Huh. Alright.
Well, social customs around sex do vary from place to place. But generally there are generally two ways that it can work: as part of an existing relationship, or just on its own.
In the context of an existing relationship: if you know someone well as a friend, you can just ask whether they're interested in having sex. Usually you'll know your friends well enough to know how they'll respond. Helpers distinguish between relationships that involve companionship, romance, long-term commitments, and sex. Any relationship can have any subset of those; it's up to the people involved to talk about what they want.
Helpers looking to establish new relationships often start by meeting their friends' friends, or using our pebbleclinker network to find people with shared interests and then seeing if they like them.
Outside the context of an existing relationship: Some people either want sex without any long-term entanglements, or prefer for their relationships to start from sex and then branch out. In either case, there are a few ways to find people with compatible interests:
- Wearing the local social signalling color for "I am open to being asked about romance/sex" (in most of this continent that is pink)
- Using the pebbleclinker network. There are places on it that you can put up a description of what you want (usually along with pictures) and browse other people's entries to find someone who you're interested in. Then you usually exchange letters and talk about what you want.
- Going to a physical meetup location. There are places in the city where people looking for sex congregate, to make it easier to find each other. In this city, it's the little area north of the river marked out by pink and white flags.
- Finding someone who will exchange value-objects for sex. There are people who will have any kind of sex you'd like in exchange for value-objects. You can look them up on the pebbleclinker-directory-of-local-places-to-trade-for-things, or by going to a shared building where they hang out.
Once you've found one or more people who want to have sex by one of those methods, the next step is generally to talk about what kind of sex you want to have. I'm not sure what the exact meaning of the Crafter word is, but our word for 'sex' is really a broad category of related activities. Things Helpers might be interested in include: touching each others' genitals with hands, genitals, mouths, or other body parts; kissing; binding someone so it's hard for them to move/being bound; causing someone non-permanantly-injurious pain/receiving pain; watching other people do any of these things; making someone almost orgasm but not quite for an extended period; giving someone a complicated and specific set of instructions to follow carefully; and many other things. Any given Helper usually has a fairly-stable subset of things that they enjoy.

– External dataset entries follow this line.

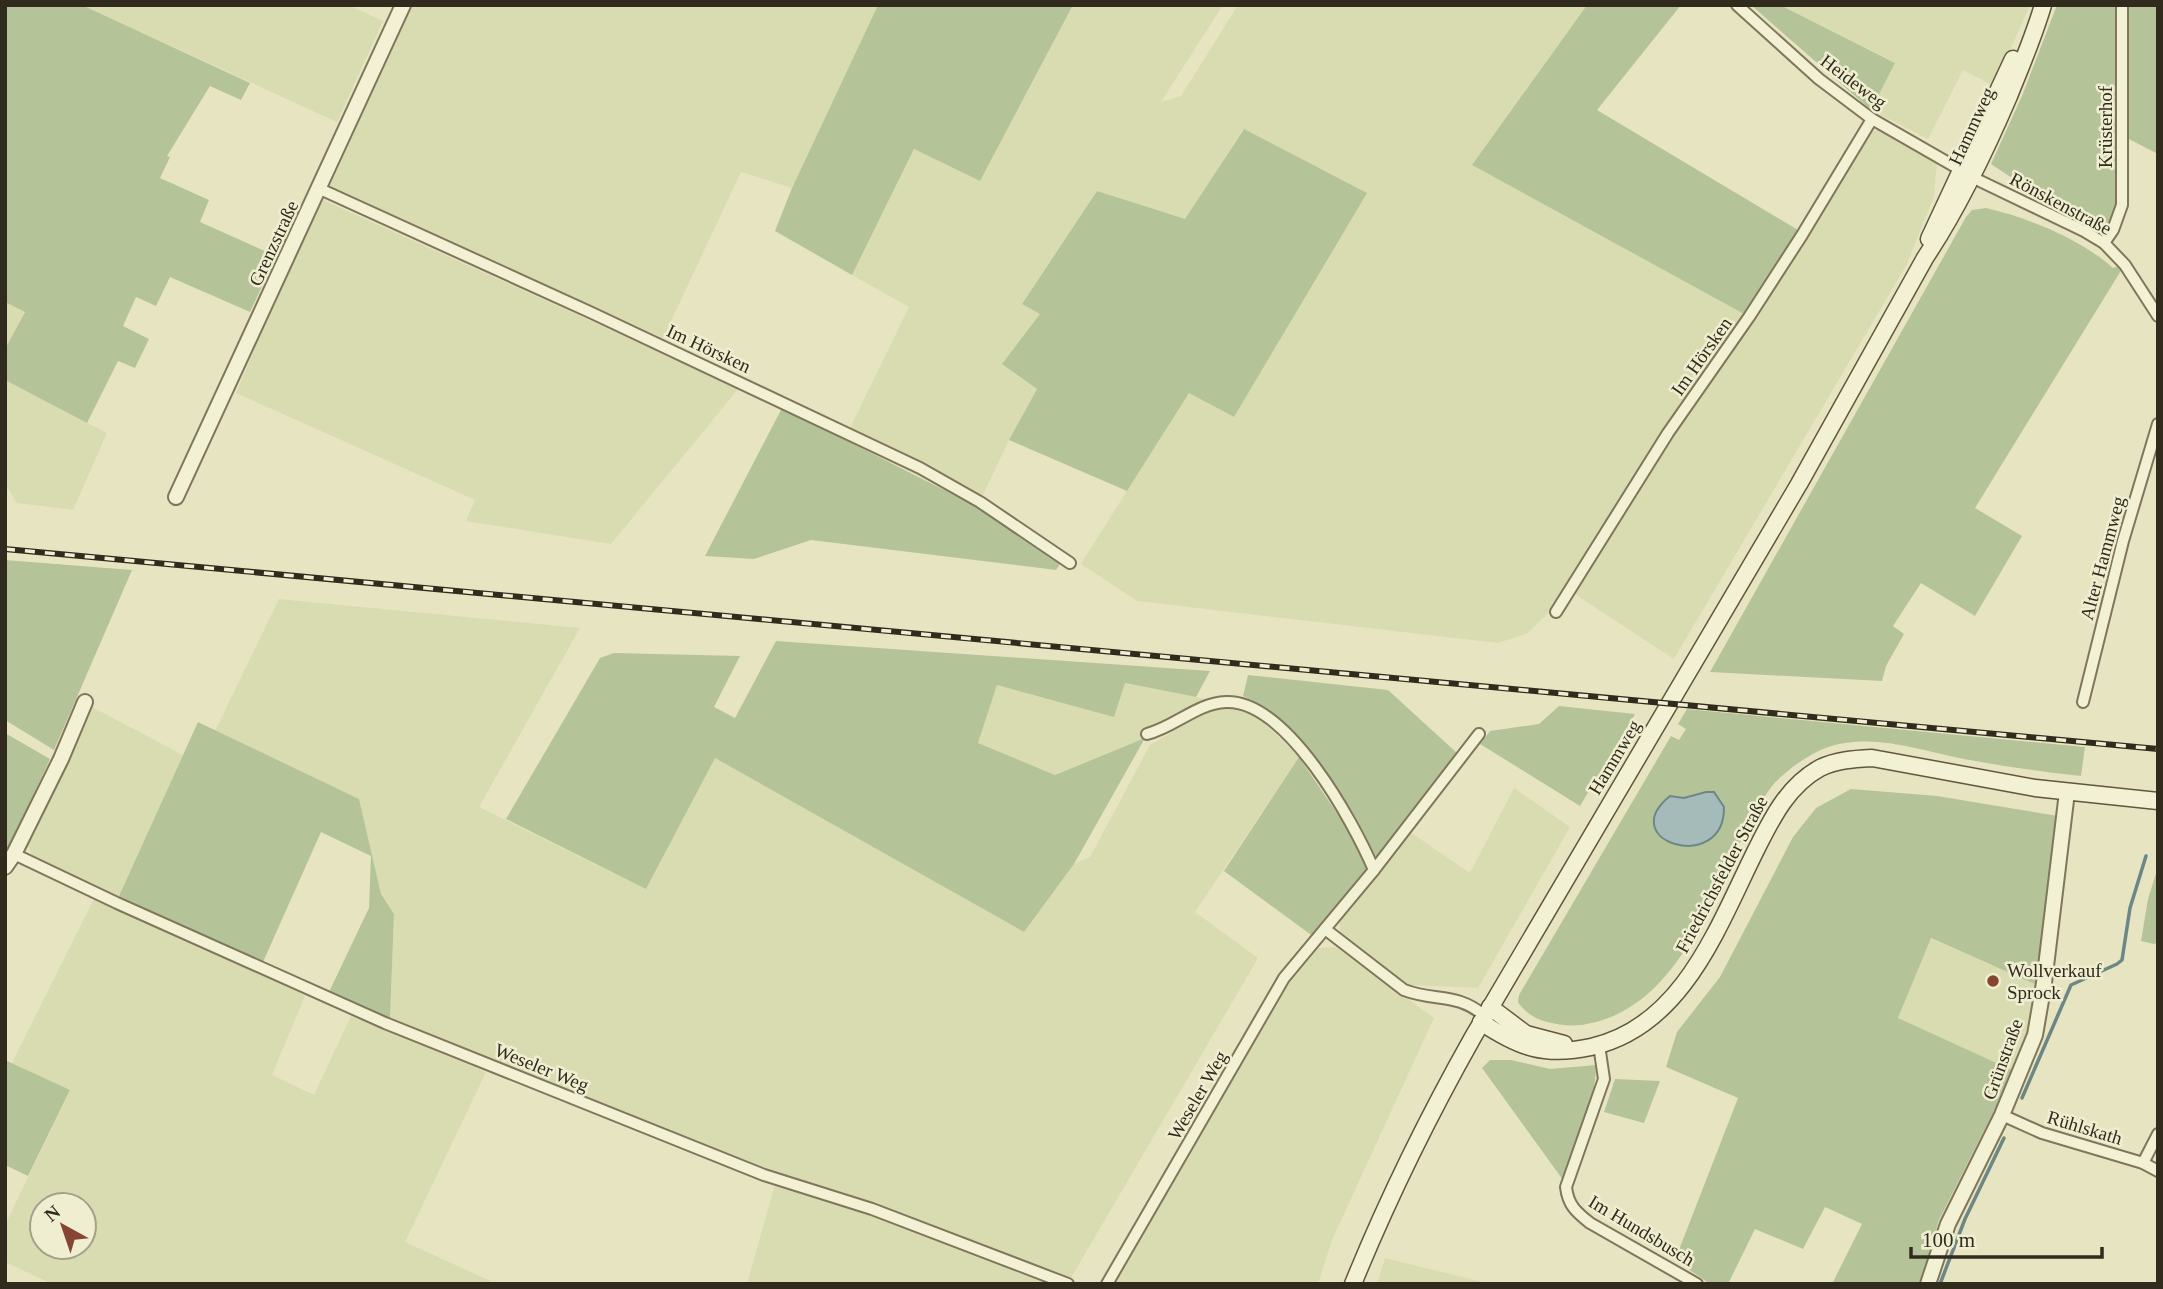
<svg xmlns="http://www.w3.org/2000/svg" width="2163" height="1289" font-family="Georgia,serif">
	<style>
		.farmland { fill: #d9dcb1; fill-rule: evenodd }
		.green { fill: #b5c498 }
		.water { fill: #a4bbb9; stroke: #6c8786; stroke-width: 2 }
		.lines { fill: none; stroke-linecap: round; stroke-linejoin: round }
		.stream { stroke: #6c8786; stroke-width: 3.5 }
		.minor-casing { stroke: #7f765c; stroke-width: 14 }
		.tertiary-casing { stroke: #7f765c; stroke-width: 18 }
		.secondary-casing { stroke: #61573f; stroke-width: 19 }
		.minor { stroke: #f3f1d4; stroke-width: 10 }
		.tertiary { stroke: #f3f1d4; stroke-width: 14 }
		.secondary { stroke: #f3f1d4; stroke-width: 16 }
		.rail-casing { stroke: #312b1e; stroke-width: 6 }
		.rail { stroke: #f0eed1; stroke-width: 3.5; stroke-dasharray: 10; stroke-linecap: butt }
		.poi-dot { fill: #864533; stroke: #f0eed1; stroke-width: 2.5 }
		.labels { text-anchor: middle; stroke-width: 5; stroke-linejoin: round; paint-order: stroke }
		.street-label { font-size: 19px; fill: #312b1e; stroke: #f0eed1 }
		.poi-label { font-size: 19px; fill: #312b1e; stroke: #f0eed1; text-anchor: start }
	</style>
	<rect width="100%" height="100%" fill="#e7e4c2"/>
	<!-- farmland -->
	<g class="farmland">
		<polygon points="82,5 348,5 383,21 337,122"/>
		<polygon points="412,5 878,5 792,188 741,172 663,338 330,186"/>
		<polygon points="1073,5 1223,5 1161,102 1181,96 1238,5 1587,5 1472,165 1744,314 1671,417 1550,611 1528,633 1498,643 1137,601 1081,564 1189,392 1233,417 1243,129 1185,220 1097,191 1022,304 1041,314 1037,389 1009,440 982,497 900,451 850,428 909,307 852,275 914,149 980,181"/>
		<polygon points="1780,5 2030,5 1994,86 1963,70 1928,139 1871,110 1894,62"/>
		<polygon points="1880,129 1937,163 1934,196 1907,264 1674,659 1573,593 1702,389 1760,310 1869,133"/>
		<polygon points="323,200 739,388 611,544 466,521 475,500 236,393 267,319"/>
		<polygon points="5,302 25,311 5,349"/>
		<polygon points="5,380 107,433 73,510 17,503 5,484"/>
		<polygon points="279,599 580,628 479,807 646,889 714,757 1024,932 1074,864 1090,857 1150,745 1207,712 1226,708 1243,708 1262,721 1299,757 1195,912 1258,958 1071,1278 778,1173 490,1062 390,1019 394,914 381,894 372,856 215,731"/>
		<polygon points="1124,683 1206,699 1149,730 1145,738 1055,775 978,743 997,685 1113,716"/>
		<polygon points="90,706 183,755 119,896 33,858 27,843"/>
		<polygon points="1514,788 1570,827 1478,988 1409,985 1341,934 1339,923 1410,832 1470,873"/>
		<path d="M95,897L259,971L305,996L272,1075L314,1095L351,1016L486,1072L405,1242L497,1284H52L5,1262V1225L70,1091L12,1063ZM42,1205H84V1247H42Z"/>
		<polygon points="1930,938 2037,985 2032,1024 2014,1071 1898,1019"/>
		<polygon points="1336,947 1434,1018 1332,1240 1318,1284 1114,1284 1291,981 1319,948"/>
		<polygon points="775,1184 895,1222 1054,1284 747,1284"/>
		<polygon points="1385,1258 1491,1284 1377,1284"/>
	</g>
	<!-- green -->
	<g class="green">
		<polygon points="5,5 82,5 250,83 241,100 210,86 167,156 170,157 160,178 209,200 200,222 276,256 250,312 170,277 156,306 136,297 123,326 149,339 135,368 118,361 87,423 5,380 5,349 25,312 5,302"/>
		<polygon points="878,5 1073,5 980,181 914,149 852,275 775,231 792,188"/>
		<polygon points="1587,5 1681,5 1597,110 1798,230 1744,314 1472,165"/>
		<polygon points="1751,5 1780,5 1895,63 1871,110"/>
		<polygon points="2057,5 2117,5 2116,208 2108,226 2098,227 2048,202 1991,164 2022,96"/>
		<polygon points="2127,5 2158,5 2158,154 2127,138"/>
		<polygon points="1244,129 1367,193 1234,417 1189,393 1127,491 1009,440 1037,389 1002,364 1040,314 1022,304 1097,191 1185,219"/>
		<path d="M1986,208C2029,218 2079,238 2113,268L2119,266L2122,269L1975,508L2022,536L1975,616L1921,583L1893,626L1904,634L1886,666L1882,681L1710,672L1966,217L1972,210Z"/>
		<polygon points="782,408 974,505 1061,563 1056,570 811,540 754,559 705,556"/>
		<polygon points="5,560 132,570 54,750 5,720"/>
		<polygon points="776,641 1210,671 1196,697 1125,683 1114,717 997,685 978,743 1055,775 1145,738 1074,864 1024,932 715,758 646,889 506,819 600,658 614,653 740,656 714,707 735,718"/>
		<path d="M1248,675L1388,690L1457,753L1376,857C1340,796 1309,729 1243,696Z"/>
		<polygon points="1559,706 1635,714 1580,806 1480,744 1490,731 1539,724"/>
		<path d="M1687,709L2085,747L2081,776C2044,772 2007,767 1970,760C1924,752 1869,730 1823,749C1805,757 1785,771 1772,786C1760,802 1752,820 1743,837C1712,900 1680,989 1611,1017C1596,1023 1579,1027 1564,1025C1546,1023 1528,1018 1518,1002L1519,995L1671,736L1679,740L1686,729L1678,724Z"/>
		<polygon points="198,722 359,799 381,894 394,914 390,1019 328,994 369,908 371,856 321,832 263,962 119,896"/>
		<polygon points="5,733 50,759 5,857"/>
		<polygon points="1299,757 1349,831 1366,869 1314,937 1224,871"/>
		<polygon points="1851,789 1937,796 2058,816 2037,985 1931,938 1898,1018 2014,1071 1939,1220 1920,1284 1832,1284 1862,1224 1825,1207 1803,1249 1755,1229 1728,1284 1710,1284 1675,1260 1738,1098 1666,1067 1677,1032 1720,977 1793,837 1816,808"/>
		<polygon points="2158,867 2158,942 2154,944 2141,941 2148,899"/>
		<polygon points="5,1060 70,1090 28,1176 5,1165"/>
		<path d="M1490,1060H1511L1550,1069L1596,1065C1596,1104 1576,1143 1563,1180L1482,1068Z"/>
		<polygon points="1615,1079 1660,1081 1644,1123 1604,1112"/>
	</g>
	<!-- water -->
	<path class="water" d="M1706,792H1714L1724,807C1725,875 1613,842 1670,796L1684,798Z"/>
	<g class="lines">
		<!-- stream -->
		<g class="stream">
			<polyline points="2022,1098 2071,985 2117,964 2122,960 2130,908 2146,856"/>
			<polyline points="1940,1284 1965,1219 2004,1138"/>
		</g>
		<defs>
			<g id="minor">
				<polyline points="1737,5 1819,79 1872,119 1980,181 2084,231 2104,243 2125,265 2158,316"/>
				<polyline points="320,189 592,313 920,468 980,502 1070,563"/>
				<polyline points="2104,243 2113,230 2122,205 2122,5"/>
				<polyline points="1556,612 1668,433 1749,317 1802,235 1872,119"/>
				<polyline points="2083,702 2123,541 2158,424"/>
				<path d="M1147,734C1175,727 1197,703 1226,702C1287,700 1353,821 1374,870"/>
				<polyline points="14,854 117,903 385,1023 764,1175 872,1209 1068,1284"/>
				<path d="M1325,929L1404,990C1436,1002 1456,992 1485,1016"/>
				<path d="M1599,1045L1604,1079L1566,1187C1568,1205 1576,1212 1590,1223L1697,1284"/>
				<polyline points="2002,1115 2042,1133 2143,1163 2158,1171"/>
				<polyline points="2143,1163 2158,1134"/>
				<polyline points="1107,1284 1284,978 1374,870 1479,734"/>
			</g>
			<g id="tertiary">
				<polyline points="176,497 403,5"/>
				<polyline points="5,867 14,854 61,759 85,702"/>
				<polyline points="1928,1284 1948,1224 2002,1115 2035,1035 2044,983 2067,792"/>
			</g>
			<g id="secondary">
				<polyline points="1929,239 2013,59"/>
				<polyline points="1490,1007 1526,1034 1564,1044"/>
				<path d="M1481,1022C1520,1048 1545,1057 1591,1047C1685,1026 1719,923 1758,846C1773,816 1789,785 1820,768C1836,760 1854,759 1872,758L2035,788L2158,801"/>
				<path d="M1353,1284C1388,1198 1428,1117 1473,1037L1799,484L1925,258C1959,207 1985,152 2009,96C2021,66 2034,36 2043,5"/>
			</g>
		</defs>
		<!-- minor casing -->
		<use href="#minor" class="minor-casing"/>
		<!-- tertiary casing -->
		<use href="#tertiary" class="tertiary-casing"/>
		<!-- secondary casing -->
		<use href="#secondary" class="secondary-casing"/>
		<!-- minor -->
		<use href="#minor" class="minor"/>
		<!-- tertiary -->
		<use href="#tertiary" class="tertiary"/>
		<!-- secondary -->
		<use href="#secondary" class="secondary"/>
		<defs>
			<polyline id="rail" points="5,549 2158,749"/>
		</defs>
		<!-- rail casing -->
		<use href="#rail" class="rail-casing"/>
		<!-- rail -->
		<use href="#rail" class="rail"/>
	</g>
	<!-- markers -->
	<circle class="poi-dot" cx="1993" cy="981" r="7"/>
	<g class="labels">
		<!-- street labels -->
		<g class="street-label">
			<text transform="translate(1854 81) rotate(37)" y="7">Heideweg</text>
			<text transform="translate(1971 126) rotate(-65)" y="7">Hammweg</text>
			<text transform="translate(2105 127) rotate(-90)" y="7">Krüsterhof</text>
			<text transform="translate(2061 203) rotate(28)" y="7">Rönskenstraße</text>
			<text transform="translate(273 243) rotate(-65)" y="7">Grenzstraße</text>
			<text transform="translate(709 348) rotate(25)" y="7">Im Hörsken</text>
			<text transform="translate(1701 356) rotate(-55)" y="7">Im Hörsken</text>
			<text transform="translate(2102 558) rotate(-75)" y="7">Alter Hammweg</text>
			<text transform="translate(1614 757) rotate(-59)" y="7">Hammweg</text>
			<text transform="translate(1721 874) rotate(-62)" y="7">Friedrichsfelder Straße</text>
			<text transform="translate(2002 1059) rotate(-70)" y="7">Grünstraße</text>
			<text transform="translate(542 1067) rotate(22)" y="7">Weseler Weg</text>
			<text transform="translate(1197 1095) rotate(-60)" y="7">Weseler Weg</text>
			<text transform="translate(2085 1127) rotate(17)" y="7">Rühlskath</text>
			<text transform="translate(1642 1230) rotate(31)" y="7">Im Hundsbusch</text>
		</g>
		<!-- poi labels -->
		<g class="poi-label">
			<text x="2007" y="977">Wollverkauf<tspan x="2007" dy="22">Sprock</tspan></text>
		</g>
	</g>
	<!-- border -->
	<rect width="2163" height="1289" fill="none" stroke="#312b1e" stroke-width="14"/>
	<!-- north arrow -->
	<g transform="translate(63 1226) rotate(320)"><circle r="33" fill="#f0eed1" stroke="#a4a089" stroke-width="2"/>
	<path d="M0-5L12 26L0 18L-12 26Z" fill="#864533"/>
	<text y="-10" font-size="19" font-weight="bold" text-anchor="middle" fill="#312b1e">N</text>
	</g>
	<!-- scale -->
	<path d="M1911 1247v10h191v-10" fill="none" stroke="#312b1e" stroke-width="3.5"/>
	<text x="1922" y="1247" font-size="21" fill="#312b1e" stroke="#f0eed1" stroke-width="5" paint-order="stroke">100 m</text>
</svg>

Because 'sex' is such a broad category, it's important to establish what subset of it each person is interested in. Then, the people involved go and do the activities that they've agreed on.
Frequently, people will develop preferred sexual partners over time, and get to know what they want, so the 'discussion' part can become very abbreviated — "Do you want to have sex in our usual way? Yes." Sometimes, as I mentioned, that relationship will develop into a romantic, committed, or companionate one over time.
Vesherti thinks for a moment about whether he's missed anything.
The parts that change from place to place are mostly the signalling colors involved, and local expectations around what kinds of relationships are the expected default. But because Helpers don't know a lot about Crafters, people are unlikely to assume that the defaults apply.
Does that raise any immediate questions?